DIRECTIONS:
Output all of the data exactly, keeping any images out of the copy.

(Spatial grounding data)
################
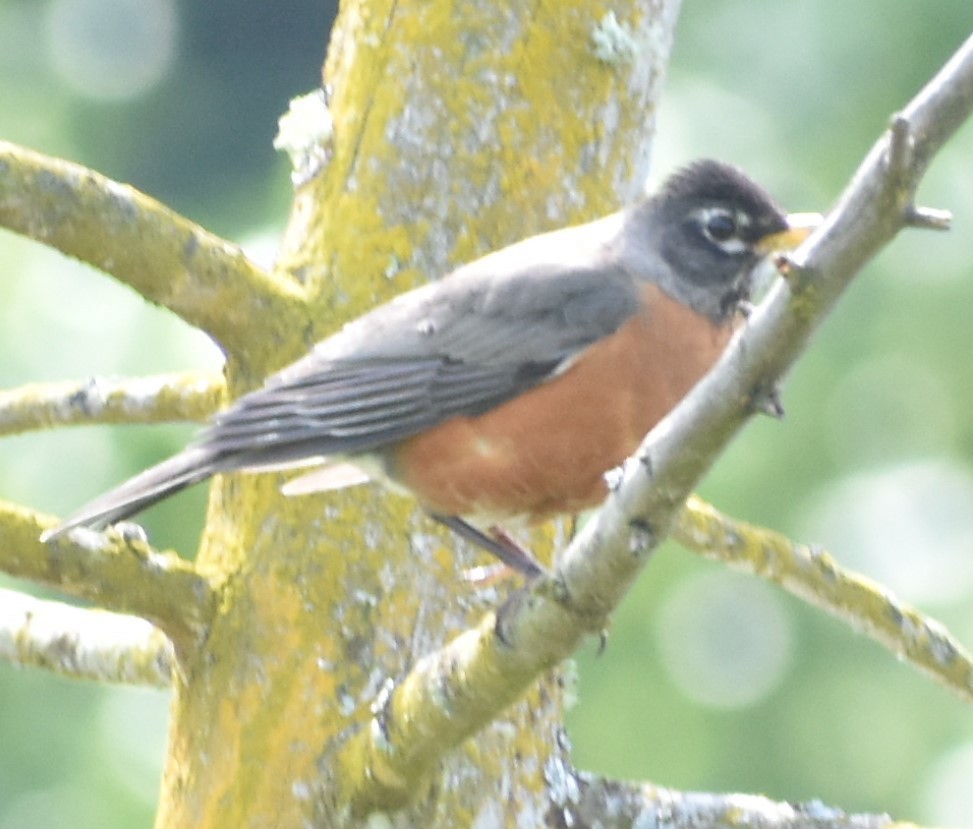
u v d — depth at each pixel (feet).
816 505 52.90
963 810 52.34
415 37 33.94
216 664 31.07
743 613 54.85
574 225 34.22
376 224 33.27
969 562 52.39
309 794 30.22
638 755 53.93
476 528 32.42
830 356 53.83
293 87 79.46
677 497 24.95
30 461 52.13
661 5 35.58
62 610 34.06
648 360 32.58
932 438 53.47
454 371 32.04
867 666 54.54
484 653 26.78
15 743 53.52
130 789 53.01
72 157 74.13
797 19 55.67
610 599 25.96
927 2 54.49
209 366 51.55
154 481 30.53
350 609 31.30
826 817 32.45
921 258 53.88
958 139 54.19
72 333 52.75
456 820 30.91
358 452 31.96
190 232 31.40
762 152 54.80
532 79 34.01
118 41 76.54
################
FINISHED EXERCISE:
u v d — depth at each pixel (feet).
816 505 52.90
963 810 52.34
415 37 33.94
216 664 31.07
743 613 54.85
574 225 34.22
376 224 33.27
969 562 52.39
309 794 30.22
638 755 53.93
476 528 32.42
830 356 53.83
293 87 79.46
677 497 24.95
30 461 52.13
661 5 35.58
62 610 34.06
648 360 32.58
932 438 53.47
454 371 32.04
867 666 54.54
484 653 26.78
15 743 53.52
130 789 53.01
72 157 74.13
797 19 55.67
610 599 25.96
927 2 54.49
209 366 51.55
154 481 30.53
350 609 31.30
826 817 32.45
921 258 53.88
958 139 54.19
72 333 52.75
456 820 30.91
358 452 31.96
190 232 31.40
762 152 54.80
532 79 34.01
118 41 76.54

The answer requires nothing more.